Areté (2 de 3)
En ocasiones me confundo y no
distingo las quimeras de la realidad, quiero soñar y poner rostro a esas
imágenes ilusorias que espigo entre el miedo y la necesidad. Creo que en algún
momento enloquecí aunque no lo parezca ni nadie piense tampoco que me ha
poseído ninguna diosa.
He tenido muchos dueños como
se tienen las horas o los días, agua entre los dedos, pero con uno viví un
tiempo no demasiado largo que llegó a ser toda una vida. Fue mi segundo señor,
un bárbaro que se llamaba Alejandro, un pirata ilirio que me raptó de Sicilia
siendo apenas una muchacha, matando a mis primeros amos, a la gente y a los
esclavos de la granja en la que nací.
Parecía su esposa, o pensé
que lo era porque esperaba anhelante su vuelta cuando se marchaba. Con su nave venía,
se iba y regresaba, meses más tarde, como Odiseo, limpiando la casa de
pesadillas, malos olores y derramando su sed en mí. Lágrimas y risas, todas
juntas, sangre y mar al mismo tiempo, mezclado y sin separar. Trofeos y botín,
tesoros malgastados como las canciones que se cantan al amanecer. Su pene
parecía una faca más que una espada, un cuchillo curvo, una sonrisa. Pero todo
termina y las naves acaban, quieras que no, hundidas y desarboladas.

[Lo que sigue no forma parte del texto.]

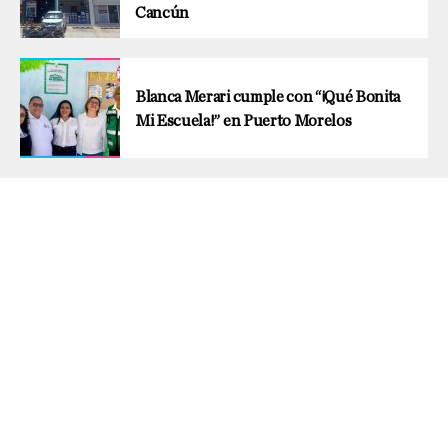
Cancún
Blanca Merari cumple con “¡Qué Bonita
Mi Escuela!” en Puerto Morelos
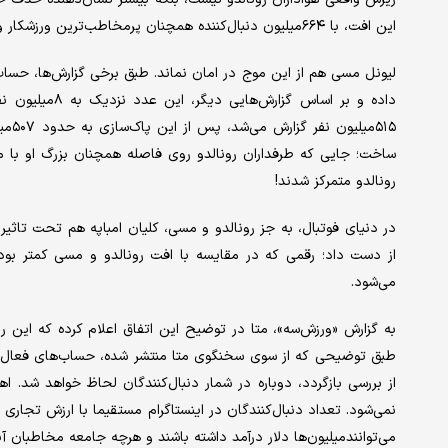
این افت، با ۶۶۴‌میلیون دنبال‌کننده همچنان پرمخاطب‌ترین ورزشکار و یکی از پرطرفدارترین چهره‌های جهان در اینستاگرام باقی مانده است.
۵۱۵‌
ساخت؛ جایی که طرفداران رونالدو روی فاصله همچنان بزرگ او با مس
رونالدو متمرکز شدند!
از دست داد؛ رقمی که در مقایسه با افت رونالدو و مسی کمتر بو
می‌شود.
به گزارش «ورزش‌سه»، متا در توضیح این اتفاق اعلام کرده که این
طبق توضیحی که از سوی سخنگوی متا منتشر شده، حساب‌های فعال تحت
از بررسی بازگردد، دوباره در شمار دنبال‌کنندگان لحاظ خواهد شد. 
نمی‌شود. تعداد دنبال‌کنندگان در اینستاگرام مستقیما با ارزش تجاری چ
می‌توانند‌میلیون‌ها دلار درآمد داشته باشند و هرچه جامعه مخاطبان آن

Como un naufrago serví después
en las legiones e incluso llegué a ser una de las esclavas de los generales de
Pompeyo que hundieron la galera de Alejandro. Al romano, el varón más poderoso
de Roma, le vi un día mirarme con su expresión de niño travieso que escondía a
un hombre asustado. Su cabeza ya se había separado de su cuerpo aunque todavía
permanecida unida él.
Mucho tiempo más tarde, Claudio
me compró a su tío Tulio que me había adquirido a su vez en un mercado de
esclavos. Ese tío creyó, el muy estúpido, que por el hecho de hablar el griego podía
enseñarlo a sus hijos, tan lerdos como él. Cansado de mi poca capacidad
pedagógica me revendió a su sobrino por cuatro miserables sestercios. En
realidad no podía soportar mi desprecio altanero que su látigo tampoco
conseguía domesticar. Soy ya demasiado vieja para que un pedazo de cuero pueda
sujetarme.
Para sobrevivir he tenido que
alejarme, convertirme en ese φάντασμα
del que hablaba, recluirme, ni siquiera he engañado, disimulado o mentido, no
ha sido necesario. Nunca he intrigado ni urdido una trama fuera de la ropa que
he tejido para mí. Más parece que haya sido Penélope, esperando algo que no
sucederá o que lo hará demasiado tarde, a destiempo y fuera de lugar, que su
esposo Odiseo, que tuvo que construir un caballo de madera y engañar a los
troyanos para vencerlos.
Claudio me mira intrigado
porque mi altivez borra las señales de mi pasado, mi insolencia lo oculta entre
las arrugas que ya empiezan a aparecer en mi rostro, ese tiempo inasible ya, remoto,
una especie de Arcadia que Claudio cree que alberga alguna rara certeza y que, deseoso,
busca constantemente en mí y en mis ojos en lugar de mirarse a sí mismo en los
suyos.
La verdad de la existencia, a
la que algunos llaman vida, es la capacidad de soportar el dolor que causa la
experiencia del tiempo.
En la experiencia del tiempo
está la muerte y la muerte es la frontera del mundo y el mundo es lo que hace
al caso. Todo lo que hay más allá es todo aquello sobre lo que es mejor guardar
silencio. Yo no soy nada ni hago al caso excepto en los ojos de Claudio que,
tozudos, me retienen en su mirada cada vez que iluminan la oscuridad.